Nous arrivons au barrage, bien rempli.
Toutes ces pluies garantissent de belles récoltes. 14 dos d’ânes pour franchir le barrage et nous voilà à l’assaut de petites montagnes. Les routes sont parsemées de pierres et moi j’éternue sans arrêt. On s’arrête ici et là pour prendre les photos de ces paysages tous différents.
Heureusement nous ne croisons aucune voiture
Le temps se charge de plus en plus, on se perd un peu. Totalement dans les nuages on s’approche d’Imouzer. On va prendre une auto stoppeuse que est en panne de trottinette dans ces montagnes et dans un brouillard dense!
Quand on arrive aux chutes, on les voit mais impossible de les rejoindre sans un guide! Quand même ils m’énervent un peu de temps en temps, je sais qu’ils vivent des touristes mais je me sens privée de liberté. Bref sous la pluie et accompagné nous arrivons au pied des chutes impressionnantes par la hauteur mais bon, j’avoue avoir vu mieux. il paraît que cela faisait des années qu’il n’y avait plus d’eau.

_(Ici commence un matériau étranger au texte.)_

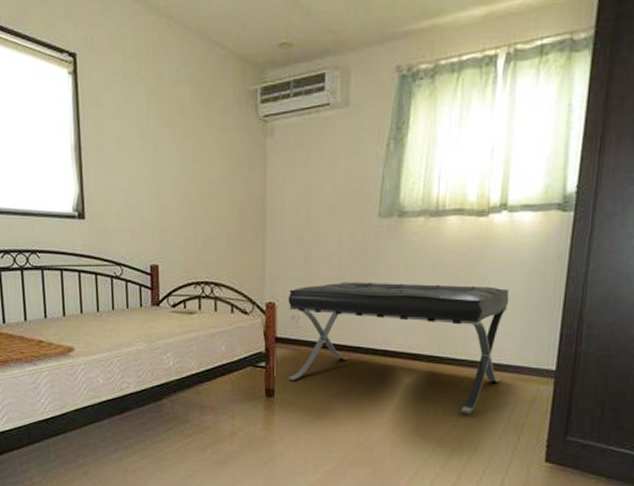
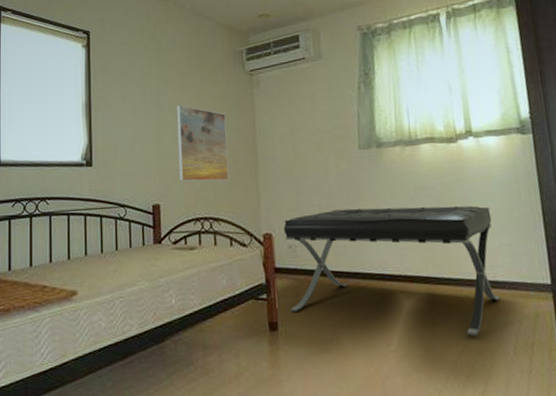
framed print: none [177,153,234,244] -> present [176,105,229,182]

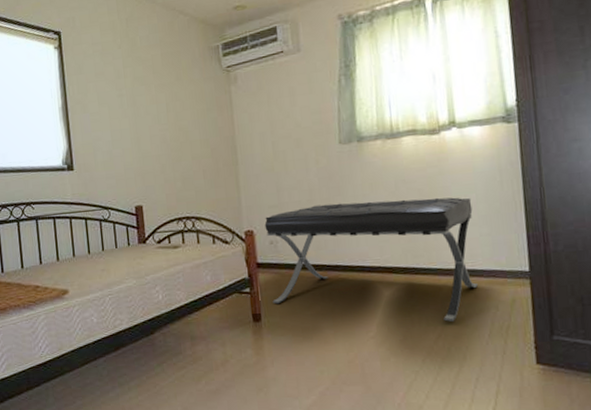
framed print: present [176,105,229,182] -> none [153,105,210,183]

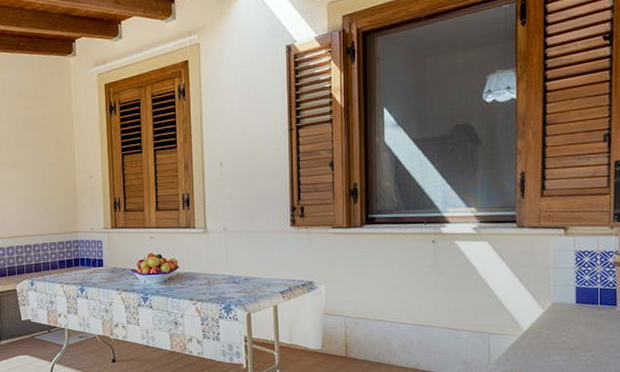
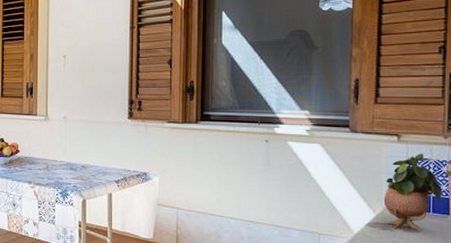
potted plant: none [552,245,609,324] -> present [383,154,442,231]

Voici donc le voile de la mariée.
Malgré les trombes qui nous tombent dessus, on est sollicité pour acheter tel ou tel souvenir. Je n’ai qu’une envie retrouver le chauffage de la voiture!
Le retour se fait plus facilement. Des jeunes français ont voulu faire une photo de leur combi dans l’oued ?!? Et il n’est pas parvenu à en sortir, ils vont animer notre retour.
Après la trottinette dans la montagne, le combi immergé
Aux Tajines bleus, Hassan me voit frigorifié. Il sort le seul chauffage qu’il a pour chauffer la chambre et me donne un médicament qui se relèvera finalement efficace mais le lendemain je resterai au lit!